# About this task
Write out only the tail of the records, beginning at the line containing "always @(*) begin" and including the last line, exactly as written.

# Records
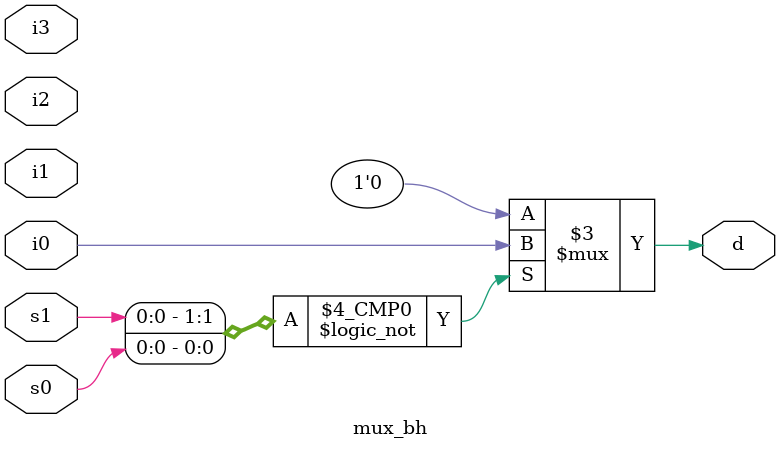
<source format=sv>

  
// assign r = a & b & c ; 
  
// endmodule



// structural model 
// module mux_st(
// Ports I/O 
//  input wire s1, 
//  input wire s0, 
//  input wire i0, 
//  input wire i1, 
//  input wire i2, 
//  input wire i3, 
//  output wire d 
// );
  
// wire r1, r2, r3, r4 ;
// and3 c1 ( ~s1,~s0, i0, r1 ) ;
  
// Your code goes here (3 cases left) 
// assign d = r1 | r2 | r3 | r4 ; 
// endmodule



// behavioral model 

module mux_bh(
// Ports I/O
  
 input wire s1, 
 input wire s0, 
 input wire i0, 
 input wire i1, 
 input wire i2, 
 input wire i3, 
 output reg d 
);
  
always @(*) begin
  
  	d = 1'b0 ;
  
	case ( {s1,s0} )

  		2'b00 : d = i0 ;
		// your code goes here (3 cases left)
      
	endcase 

end
  
endmodule

</source>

# Answer section
always @(*) begin
  
  	d = 1'b0 ;
  
	case ( {s1,s0} )

  		2'b00 : d = i0 ;
		// your code goes here (3 cases left)
      
	endcase 

end
  
endmodule

</source>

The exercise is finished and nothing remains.